This bill is a $100 note from September of 1861. This is one of my favorites and is certainly one of the more beautiful notes ever issued, Confederate or otherwise.
The South never used dollar signs, but there are a few big "C"s on the note. We've all heard of "C" notes!? It is hand-numbered twice and hand-dated. It also bears the actual signature of the Confederate treasurer and register. Pretty much after this they had the wives and daughters of fallen war heroes come and sign the bills as they were printing too many for the treasurer and register to handle themselves. Nonetheless they thought the bills would be harder to counterfeit with a real signature.

I picked this up at the Long Beach coin show a few years back.

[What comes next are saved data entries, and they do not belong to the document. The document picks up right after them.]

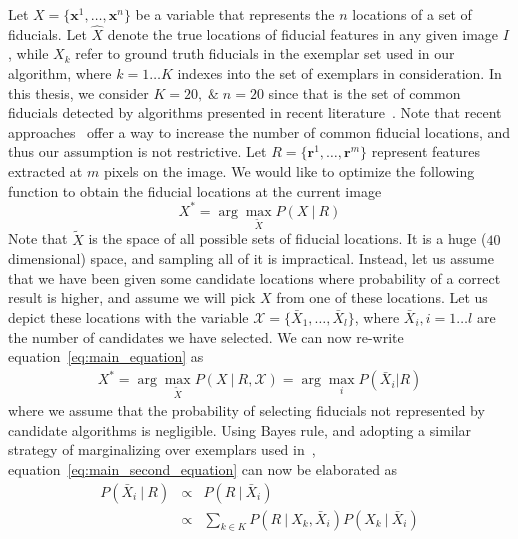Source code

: \label{subsec:formulation}
Let $X = \{ \mathbf{x}^1, \ldots, \mathbf{x}^n \}$ be a variable that represents the $n$ locations of 
a set of fiducials.
Let $\hat{X}$ denote the true locations of fiducial features in any given image $I$, while $X_k$ refer
to ground truth fiducials in the exemplar set used in our algorithm, where $k = 1 \ldots K $ indexes
into the set of exemplars in consideration. In this thesis, we consider $K = 20, \; \& \; n = 20$
since that is the set of common fiducials detected by algorithms presented in recent
literature~\cite{xhuCVPR12_wild,xiongCVPR13_SDM,artizzzuICCV13_COFW,asthanaCVPR14_Chehra,Tzimiropoulos_2015_CVPR}. Note that
recent approaches~\cite{smithECCV14_ED} offer a way to increase the number of common fiducial
locations, and thus our assumption is not restrictive.
Let $R = \{ \mathbf{r}^1, \ldots, \mathbf{r}^m \}$ represent features extracted at $m$ pixels on the
image. We would like to optimize the following function to obtain the fiducial locations at the
current image 
\begin{equation}
  X^* = \arg\max_{\tilde{X}} P( X~|~R )
  \label{eq:main_equation}
\end{equation}
Note that $\tilde{X}$ is the space of all possible sets of fiducial locations. It is a huge
($40$ dimensional) space, and sampling all of it is impractical. Instead, let us assume that we have
been given some candidate locations where probability of a correct result is higher, and assume we
will pick $X$ from one of these locations. Let us depict
these locations with the variable $\mathcal{X} = \{\bar{X}_1, \ldots, \bar{X}_l \}$, where $\bar{X}_i,
i = 1\ldots l$ are the number of candidates we have selected. We can now re-write equation~\ref{eq:main_equation} as
\begin{eqnarray}
  X^* = \arg\max_{\tilde{X}} P( X~|~R, \mathcal{X} )  = \arg\max_i P(\bar{X}_i | R ) 
  \label{eq:main_second_equation}
\end{eqnarray}
where we assume that the probability of selecting fiducials not represented by candidate algorithms
is negligible. Using Bayes rule, and adopting a similar strategy of marginalizing over exemplars used
in~\cite{kumarPAMI13_faceExem}, equation~\ref{eq:main_second_equation} can now be
elaborated as
\begin{eqnarray}
  P( \bar{X}_i~|~R ) & \propto & P( R~|~\bar{X}_i ) \\
  & \propto & \sum_{k\in K} P( R~|~X_k, \bar{X}_i) P( X_k~|~\bar{X}_i )
  \label{eq:main_third_equation}
\end{eqnarray}
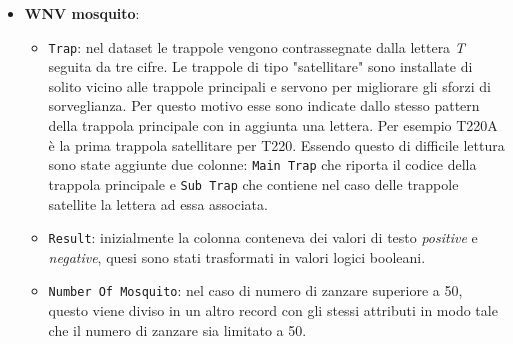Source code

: \begin{itemize}
	
	\item \textbf{WNV mosquito}:
	
	\begin{itemize}
		
		\item \texttt{Trap}: nel dataset le trappole vengono contrassegnate dalla lettera \textit{T} seguita da tre cifre. Le trappole di tipo "satellitare" sono installate di solito vicino alle trappole principali e servono per migliorare gli sforzi di sorveglianza. Per questo motivo esse sono indicate dallo stesso pattern della trappola principale con in aggiunta una lettera. Per esempio T220A è la prima trappola satellitare per T220. Essendo questo di difficile lettura sono state aggiunte due colonne: \texttt{Main Trap} che riporta il codice della trappola principale e \texttt{Sub Trap} che contiene nel caso delle trappole satellite la lettera ad essa associata.
		
		\item \texttt{Result}: inizialmente la colonna conteneva dei valori di testo \textit{positive} e \textit{negative}, quesi sono stati trasformati in valori logici booleani.  
		
		\item \texttt{Number Of Mosquito}: nel caso di numero di zanzare superiore a 50, questo viene diviso in un altro record con gli stessi attributi in modo tale che il numero di zanzare sia limitato a 50.  
			
	\end{itemize}
	
\end{itemize}

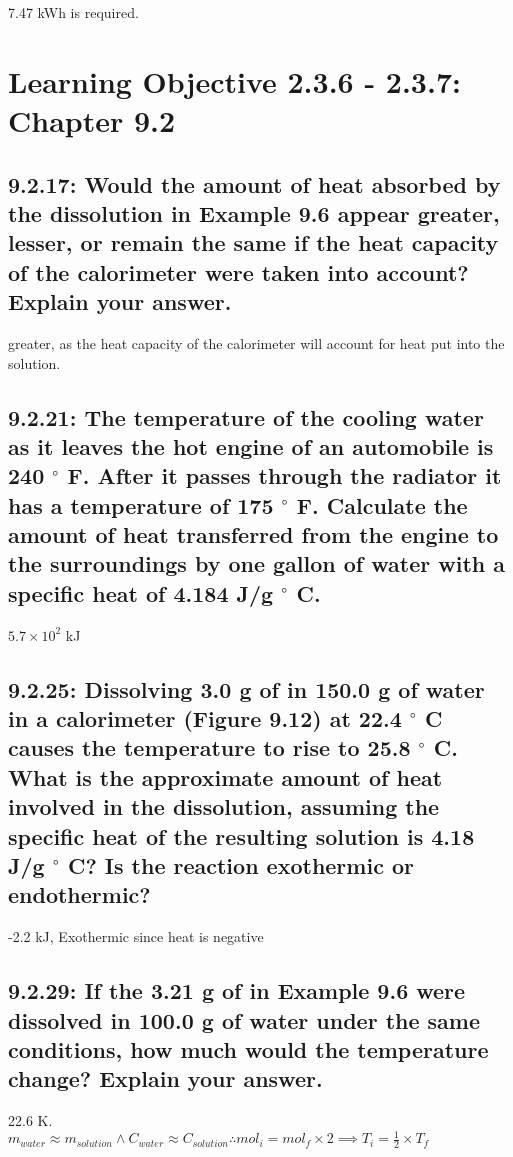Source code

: \documentclass[11pt, letterpaper]{article}
\newcommand{\degree}{\ensuremath{{}^{\circ}}\xspace}
\begin{document}
7.47 kWh is required.


\section*{Learning Objective 2.3.6 - 2.3.7: Chapter 9.2}

\subsection*{9.2.17: Would the amount of heat absorbed by the dissolution 
in Example 9.6 appear greater, lesser, or remain the same if the heat 
capacity of the calorimeter were taken into account? Explain your answer.}

greater, as the heat capacity of the calorimeter will account for heat put into
the solution.

\subsection*{9.2.21: The temperature of the cooling water as it leaves the 
hot engine of an automobile is 240 \degree F. After it passes through the 
radiator it has a temperature of 175 \degree F. Calculate the amount of heat 
transferred from the engine to the surroundings by one gallon of water with 
a specific heat of 4.184 J/g \degree C.}

$5.7 \times 10^{2}$ kJ

\subsection*{9.2.25: Dissolving 3.0 g of  in 150.0 g of water 
in a calorimeter (Figure 9.12) at 22.4 \degree C causes the temperature to 
rise to 25.8 \degree C. What is the approximate amount of heat involved 
in the dissolution, assuming the specific heat of the resulting solution is 
4.18 J/g \degree C? Is the reaction exothermic or endothermic?}

-2.2 kJ, Exothermic since heat is negative

\subsection*{9.2.29: If the 3.21 g of  in Example 9.6 were 
dissolved in 100.0 g of water under the same conditions, how much would the 
temperature change? Explain your answer.}

22.6 K.\\ 
$m_{water} \approx m_{solution} \land C_{water} \approx C_{solution} \therefore mol_{i} = mol_{f} \times 2 \implies T_{i} = \frac{1}{2} \times T_{f}$
\end{document}
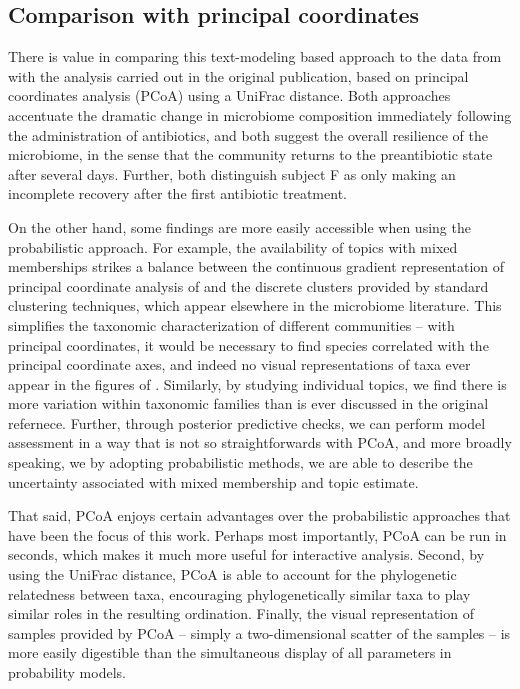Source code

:\documentclass[oupdraft]{bio}
\begin{document}
\subsection{Comparison with principal coordinates}
\label{subsec:comparison_with_pcoa}

There is value in comparing this text-modeling based approach to the data from
\citep{dethlefsen2011incomplete} with the analysis carried out in the original
publication, based on principal coordinates analysis (PCoA) using a UniFrac
distance. Both approaches accentuate the dramatic change in microbiome
composition immediately following the administration of antibiotics, and both
suggest the overall resilience of the microbiome, in the sense that the
community returns to the preantibiotic state after several days. Further, both
distinguish subject F as only making an incomplete recovery after the first
antibiotic treatment.

On the other hand, some findings are more easily accessible when using the
probabilistic approach. For example, the availability of topics with mixed
memberships strikes a balance between the continuous gradient representation of
principal coordinate analysis of \citep{dethlefsen2011incomplete} and the
discrete clusters provided by standard clustering techniques, which appear
elsewhere in the microbiome literature. This simplifies the taxonomic
characterization of different communities -- with principal coordinates, it
would be necessary to find species correlated with the principal coordinate
axes, and indeed no visual representations of taxa ever appear in the figures of
\cite{dethlefsen2011incomplete}. Similarly, by studying individual topics, we
find there is more variation within taxonomic families than is ever discussed in
the original refernece. Further, through posterior predictive checks, we can
perform model assessment in a way that is not so straightforwards with PCoA, and
more broadly speaking, we by adopting probabilistic methods, we are able to
describe the uncertainty associated with mixed membership and topic estimate.

That said, PCoA enjoys certain advantages over the probabilistic approaches that
have been the focus of this work. Perhaps most importantly, PCoA can be run in
seconds, which makes it much more useful for interactive analysis. Second, by
using the UniFrac distance, PCoA is able to account for the phylogenetic
relatedness between taxa, encouraging phylogenetically similar taxa to play
similar roles in the resulting ordination. Finally, the visual representation of
samples provided by PCoA -- simply a two-dimensional scatter of the samples --
is more easily digestible than the simultaneous display of all parameters in
probability models.
\end{document}

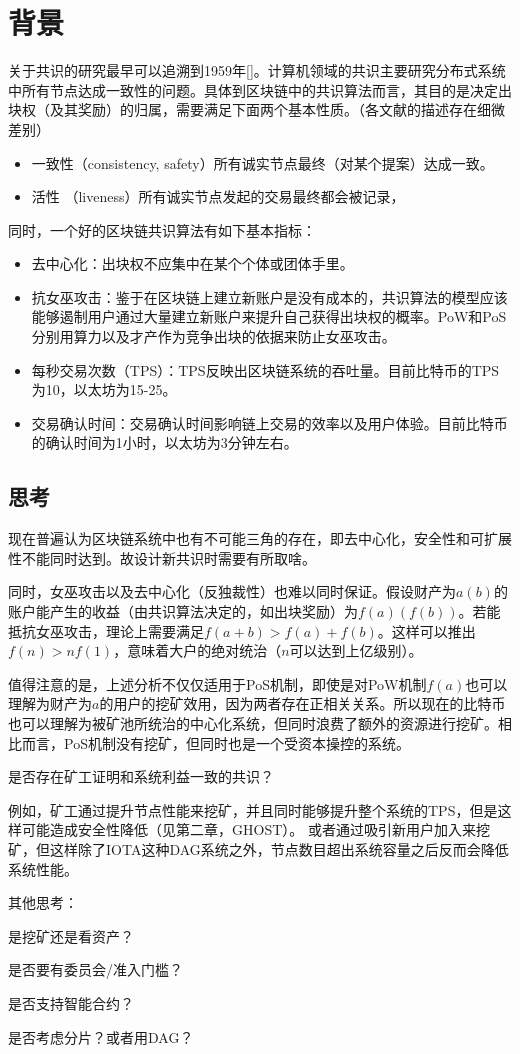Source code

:\section{背景}
关于共识的研究最早可以追溯到1959年[]。计算机领域的共识主要研究分布式系统中所有节点达成一致性的问题。具体到区块链中的共识算法而言，其目的是决定出块权（及其奖励）的归属，需要满足下面两个基本性质。（各文献的描述存在细微差别）

\begin{itemize}
\item 一致性（consistency, safety）所有诚实节点最终（对某个提案）达成一致。
\item 活性 （liveness）所有诚实节点发起的交易最终都会被记录，
\end{itemize}
同时，一个好的区块链共识算法有如下基本指标：
\begin{itemize}
\item 去中心化：出块权不应集中在某个个体或团体手里。
\item 抗女巫攻击：鉴于在区块链上建立新账户是没有成本的，共识算法的模型应该能够遏制用户通过大量建立新账户来提升自己获得出块权的概率。PoW和PoS分别用算力以及才产作为竞争出块的依据来防止女巫攻击。
\item 每秒交易次数（TPS）：TPS反映出区块链系统的吞吐量。目前比特币的TPS为10，以太坊为15-25。
\item 交易确认时间：交易确认时间影响链上交易的效率以及用户体验。目前比特币的确认时间为1小时，以太坊为3分钟左右。
\end{itemize}

\subsection{思考}
现在普遍认为区块链系统中也有不可能三角的存在，即去中心化，安全性和可扩展性不能同时达到。故设计新共识时需要有所取啥。

同时，女巫攻击以及去中心化（反独裁性）也难以同时保证。假设财产为$a(b)$的账户能产生的收益（由共识算法决定的，如出块奖励）为$f(a)(f(b))$。若能抵抗女巫攻击，理论上需要满足$f(a+b)>f(a)+f(b)$。这样可以推出$f(n)>nf(1)$，意味着大户的绝对统治（$n$可以达到上亿级别）。

值得注意的是，上述分析不仅仅适用于PoS机制，即使是对PoW机制$f(a)$也可以理解为财产为$a$的用户的挖矿效用，因为两者存在正相关关系。所以现在的比特币也可以理解为被矿池所统治的中心化系统，但同时浪费了额外的资源进行挖矿。相比而言，PoS机制没有挖矿，但同时也是一个受资本操控的系统。

{\color{red}是否存在矿工证明和系统利益一致的共识？}

例如，矿工通过提升节点性能来挖矿，并且同时能够提升整个系统的TPS，但是这样可能造成安全性降低（见第二章，GHOST）。 或者通过吸引新用户加入来挖矿，但这样除了IOTA这种DAG系统之外，节点数目超出系统容量之后反而会降低系统性能。

其他思考：

是挖矿还是看资产？

是否要有委员会/准入门槛？

是否支持智能合约？

是否考虑分片？或者用DAG？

That is where I learned the cold hard realities involved in buying "the good stuff". The night before the shows, bank-backed dealers gobble up everything on the floor and mark them up. But since this note has appreciated 30% in two years, I'm not complaining.
The pictures are of Justice on the left and Minerva on the right. The train is from the Hudson River Railroad. Now, the Hudson River is hardly in the South, but due to the hardships of making these bills, the printers used whatever pictures were around.
The History Channel has a weekly series called The Civil War Journal that features trivia questions as commercial bumpers. They recently implied that all Confederate currency was printed in New York. Although this note was "...Eng'd by The American Bank Note Co., New York; though ostensibly by The Southern Bank Note Company"* it was "...actually printed in New Orleans." **

Grover Criswell has a fascinating overview of the 11 different printers used by the Confederacy during the war in his Comprehensive Catalog of Confederate Paper Money. For those who take an interest, keeping a journal or notebook of historical information could be useful.

*Bradbeer, Confederate and Southern State Currency, p. 48.
**Criswell, Confederate Paper Money, 1996, p. 83.

Note the incredible detail, all the way down to the CSA on the side of the train.
In the note itself you may see little red threads. These were, and still are, put into the paper as another means to foil counterfeiters.